The wind had softened.
They camped at the edge of a cliff that overlooked a glacier lake, the ice sheet below cracked like ancient stained glass. Stars shimmered above, quiet and untouchable.
Aryelle sat alone, legs folded, her sword across her knees. The campfire crackled behind her, but its warmth felt distant. Her mark still tingled from Mistvalley—like a warning that hadn't fully finished whispering.
Footsteps approached.
She didn't turn.
"I thought you didn't sleep," she said.
Kael stepped into view, shadows still flickering faintly at his heels. "I don't. Not when you look like you're trying to kill a memory."
Aryelle gave him a sideways glance. "Maybe I am."
He said nothing.
She let the silence stretch.
Then: "In the vision… the one from the Seal… I saw you dead."
Kael nodded once. "I saw myself dead too."
Aryelle smiled bitterly. "Comforting."
The Fire Between Them
Kael sat beside her, close but not touching. "Do you want to talk about it?"
"No," she said. "But I think I need to."
She breathed.
"I saw myself on a throne. Crowned. Alone. Everything burned. Everyone gone. And I felt... peaceful."
Kael didn't flinch. "Because you weren't afraid anymore."
"Exactly."
"That's the trap," he said. "The Crown doesn't take your strength. It asks for your fear. And when you give it up, you stop fighting."
Aryelle looked at him. "Is that what happened to you?"
His mouth twitched—something between a smile and a scar. "Close. I gave it everything but fear. That's why it didn't kill me."
"And the shadows?"
"They came later. When there was nothing left."
She studied him.
The silver eye. The black one. The quiet way he sat with his blade always within reach, like even rest was a war.
"Do you hate me?" she asked.
Kael blinked. "What?"
"You're always watching me. Like I'm about to become something you'll have to kill."
He looked away. "No."
"Then why are you still here?"
He answered without hesitation.
"Because if you fall… I'd rather be the one to catch you than the one sent to bury you."
The fire popped.
Aryelle stared down at her mark.
"It's growing," she whispered. "The closer we get to the Crown, the more it changes me."

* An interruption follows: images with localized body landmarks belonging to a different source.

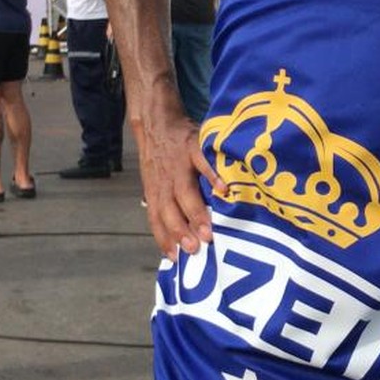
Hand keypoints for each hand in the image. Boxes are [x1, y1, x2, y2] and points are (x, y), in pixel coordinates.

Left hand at [137, 102, 227, 257]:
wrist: (155, 120)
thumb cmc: (160, 157)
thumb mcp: (155, 181)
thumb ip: (165, 204)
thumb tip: (175, 234)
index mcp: (155, 191)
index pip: (157, 220)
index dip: (164, 239)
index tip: (175, 259)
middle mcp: (165, 181)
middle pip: (170, 210)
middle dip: (181, 231)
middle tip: (196, 249)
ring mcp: (179, 164)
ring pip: (185, 192)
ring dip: (195, 213)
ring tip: (209, 231)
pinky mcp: (192, 148)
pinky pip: (203, 163)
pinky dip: (213, 176)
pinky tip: (224, 190)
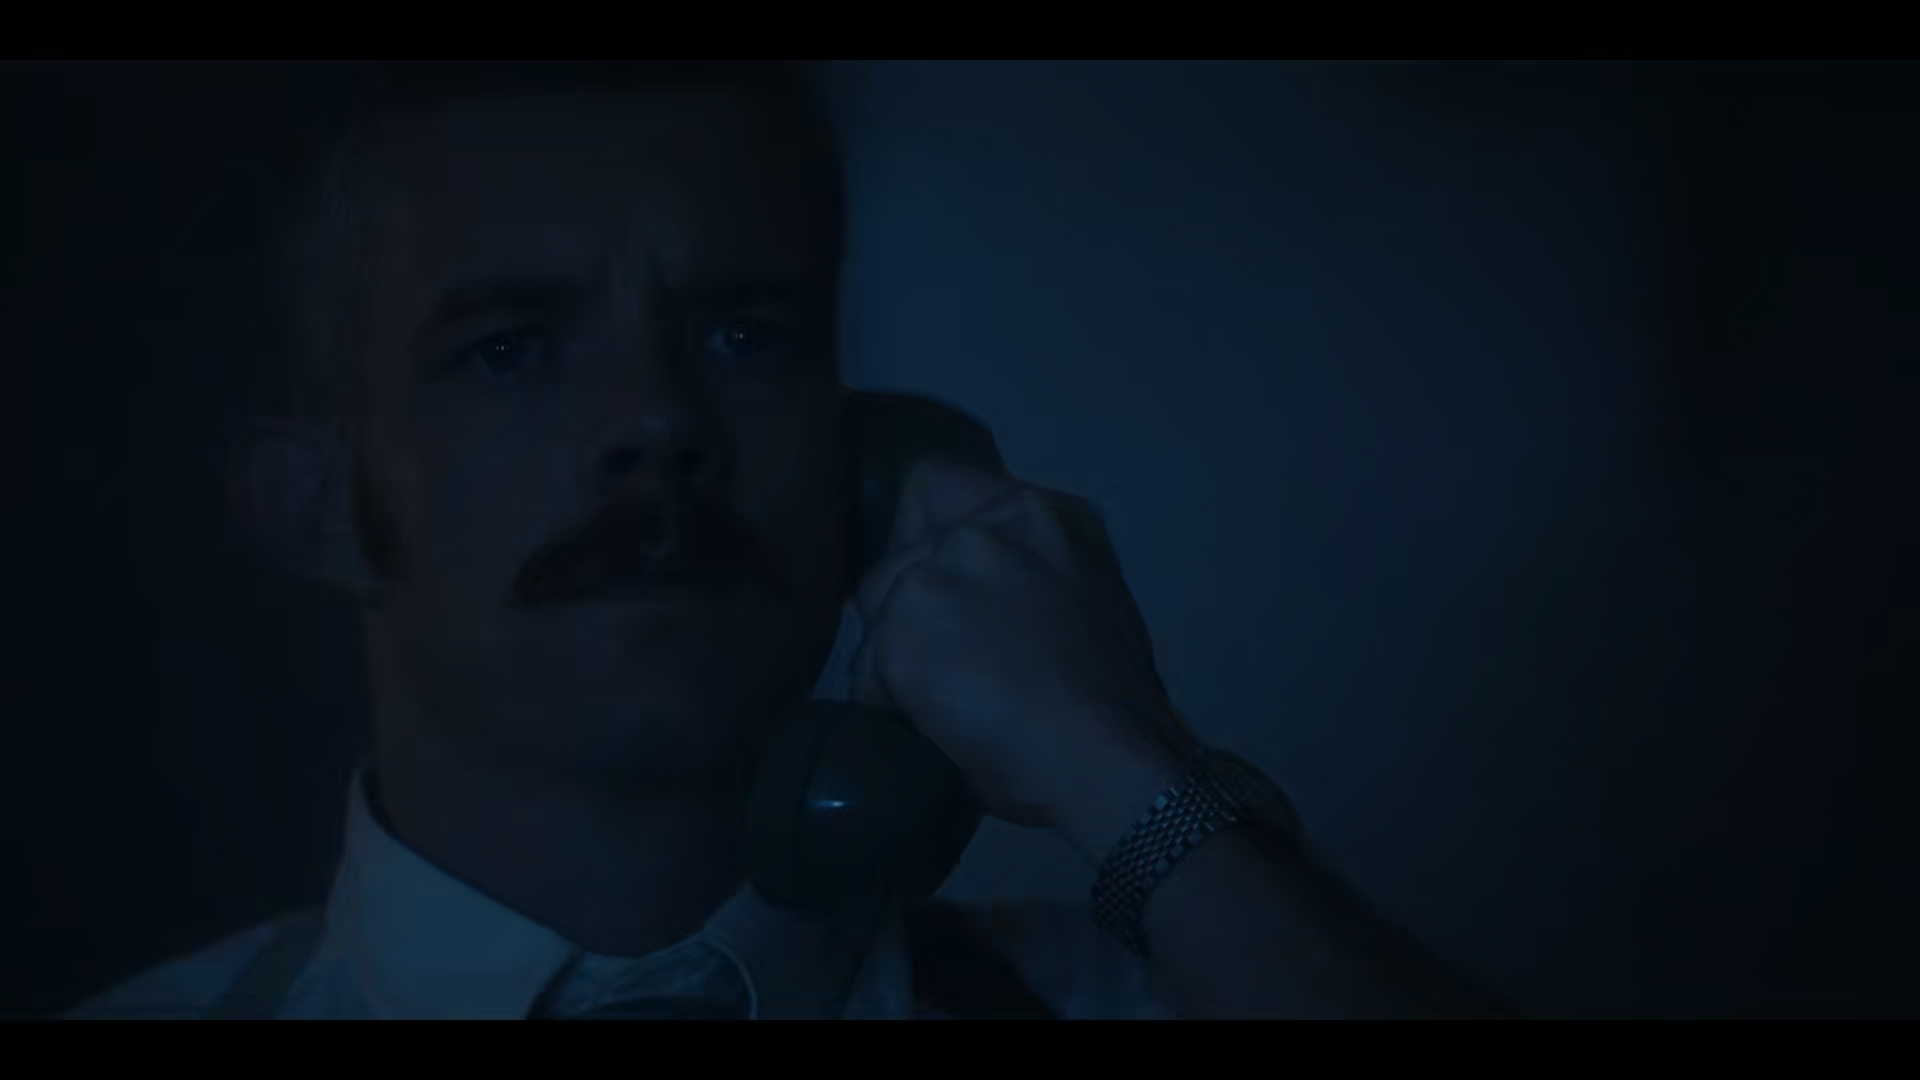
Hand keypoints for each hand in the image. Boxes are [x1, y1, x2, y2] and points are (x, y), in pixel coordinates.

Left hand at [850, 460, 1197, 863]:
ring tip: (949, 705)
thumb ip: (1033, 576)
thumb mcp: (1090, 602)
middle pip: (898, 547)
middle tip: (945, 662)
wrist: (1105, 756)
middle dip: (907, 603)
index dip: (924, 535)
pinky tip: (935, 728)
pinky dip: (888, 706)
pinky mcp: (900, 626)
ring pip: (877, 606)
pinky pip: (867, 671)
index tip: (935, 587)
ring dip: (897, 655)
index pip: (940, 486)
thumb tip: (992, 606)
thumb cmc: (1116, 708)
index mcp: (1040, 515)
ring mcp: (938, 571)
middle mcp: (984, 526)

"It doesn't define you," Kael said.
"No. But it's becoming me. And I don't know where I end and it begins."
A pause.
Then she turned to him.
"What if I lose control?"
Kael met her gaze. "Then I'll remind you who you are."
A long moment passed.
And then, without thinking, without planning—she leaned in.
And he didn't stop her.
Their foreheads touched. No kiss. No rush.
Just breath.
Warm and close.
Like a promise made in the space between survival and surrender.
Later that night
Kael sat awake, staring at the stars.
The fire had burned low. Aryelle slept lightly beside him.
And the shadows whispered in his ear:
"You can't save her."
He didn't respond.
He just reached out and held her hand.